Tin Bounds

Tin bounds were an ancient legal arrangement used in the counties of Devon and Cornwall in South West England to encourage the exploitation of land for the extraction of tin.

Tin bounds were created by the miner (or 'bounder') pitching stones or turves at the four corners of the land he intended to work. The bounder was required to declare his bounds to the Stannary Court and to renew them annually by re-pitching the stones or turves. During the early history of mining, the bounder was also required to actually work the land for tin in order for the bounds to remain valid, although this requirement was diluted over time.

Tin bounds did not confer any rights of ownership over the land, only protection against others mining for tin in the same plot of land. The arrangement applied only to tin, not to other metals or minerals.

The bounder was required to pay the freeholder of the land a portion of the tin extracted. This portion was known as toll tin.

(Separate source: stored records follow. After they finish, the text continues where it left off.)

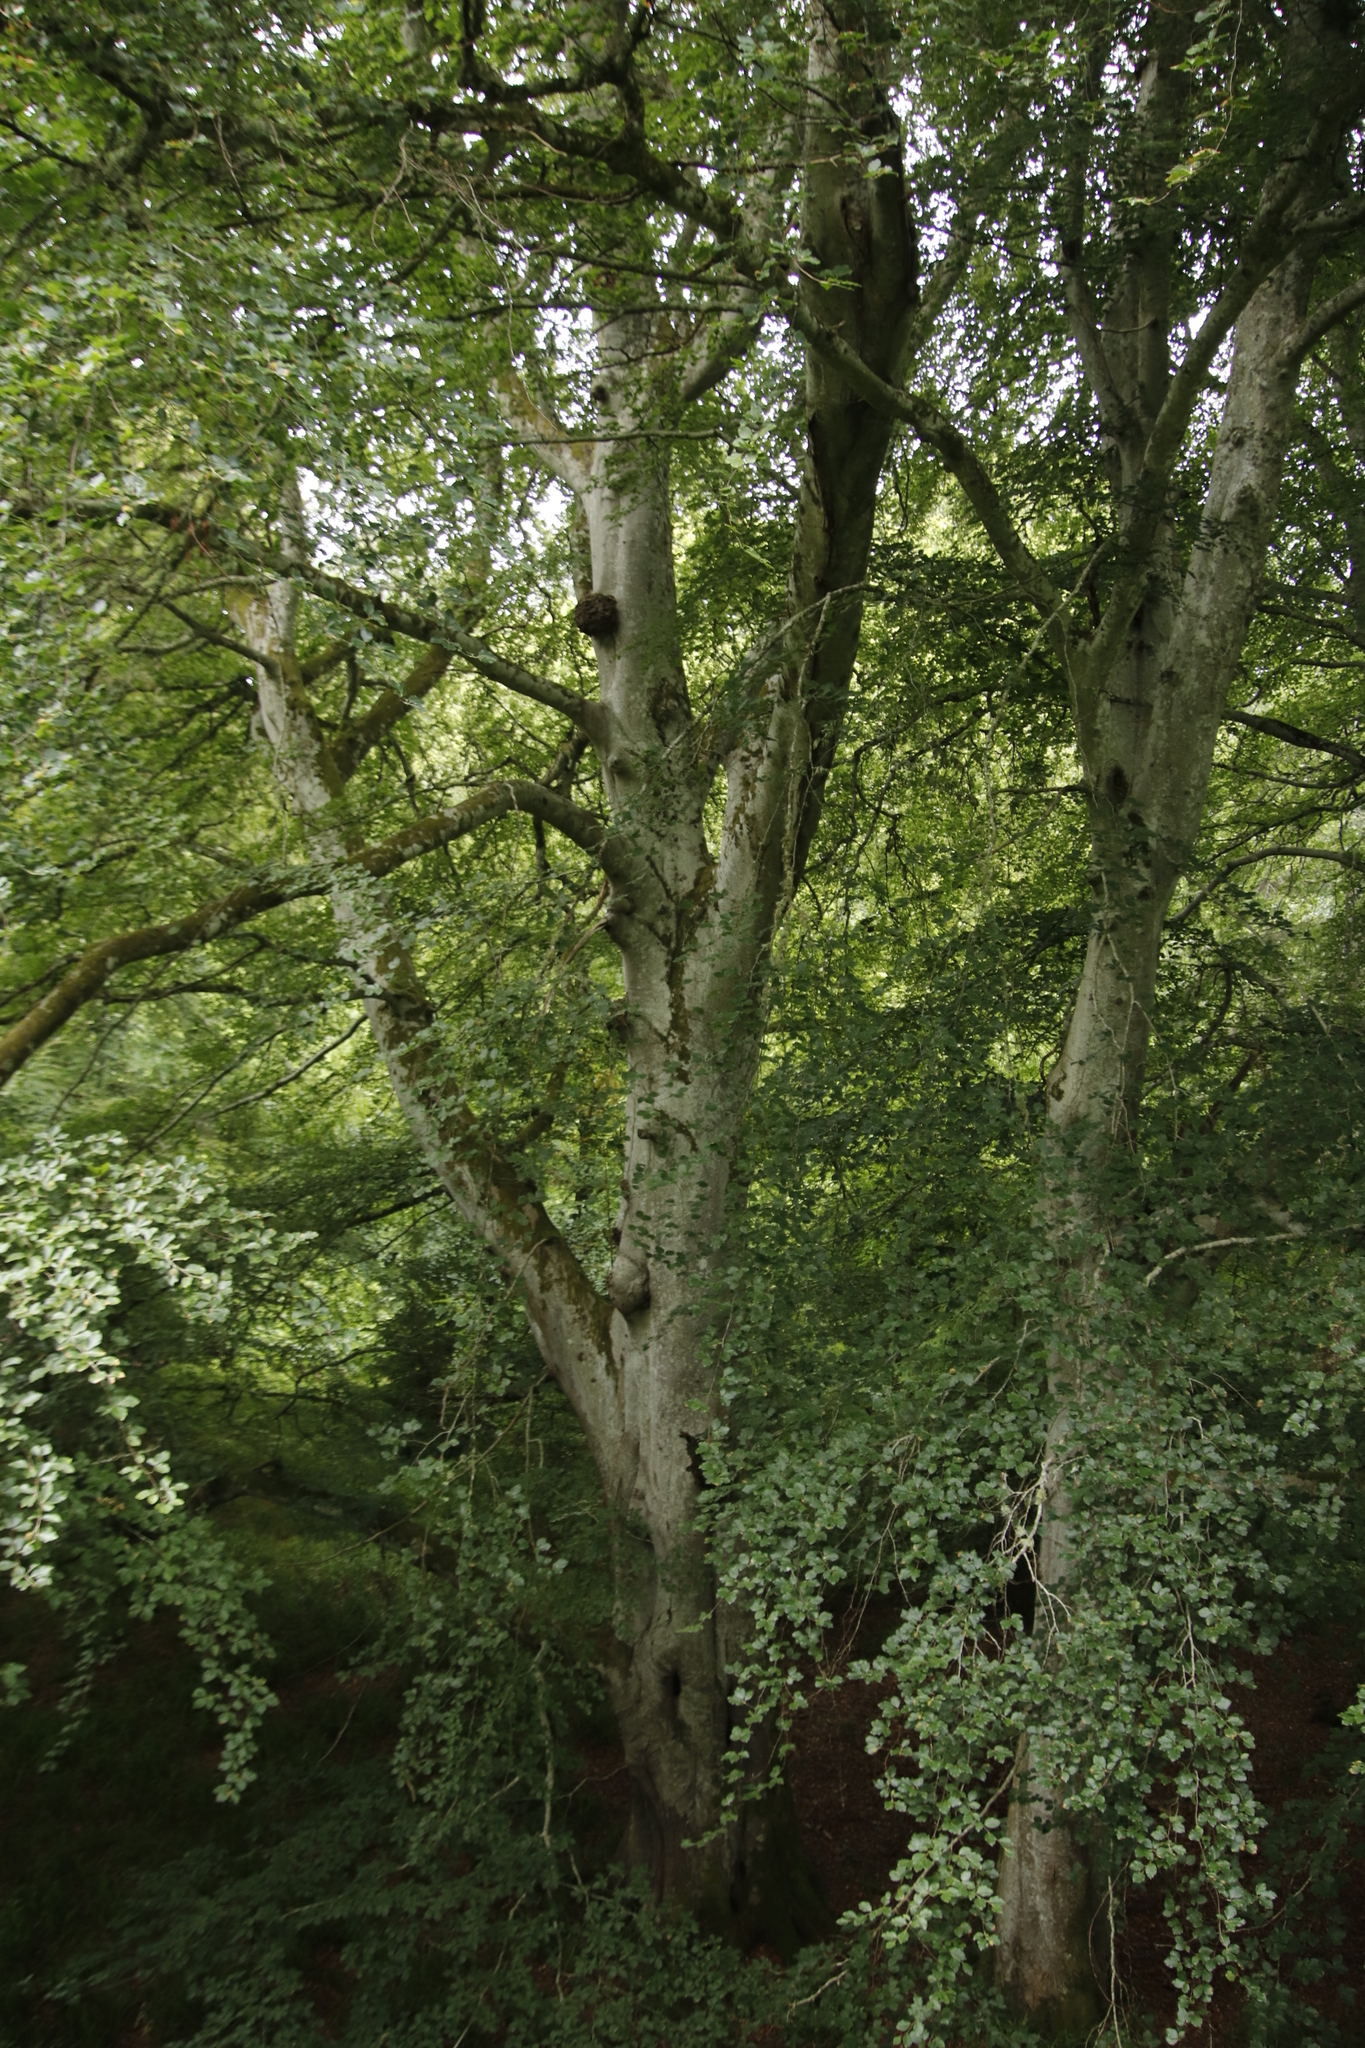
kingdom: Plantae
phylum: Tracheophyta
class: Magnoliopsida
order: Fagales
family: Fagaceae
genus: Fagus
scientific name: Fagus sylvatica
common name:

Although tin bounding has never been abolished, the use of tin bounds as the mechanism for permitting and regulating the right to work for tin was later superseded by the use of mining setts.

Famous quotes containing the words tin and/or bounds:

    Another one o’ them new worlds. No beer, no women, no pool parlors, nothing. Nothing to do but throw rocks at tin cans. And we gotta bring our own tin cans.
    Cyril Hume, and Fred McLeod Wilcox. Cook (Earl Holliman)

    Firmness yclept in heroes, kings and seamen,
    That is, when they succeed; but greatly blamed
    As obstinacy, both in men and women,
    Whene’er their triumph pales, or star is tamed —
    And ‘twill perplex the casuist in morality
    To fix the due bounds of this dangerous quality.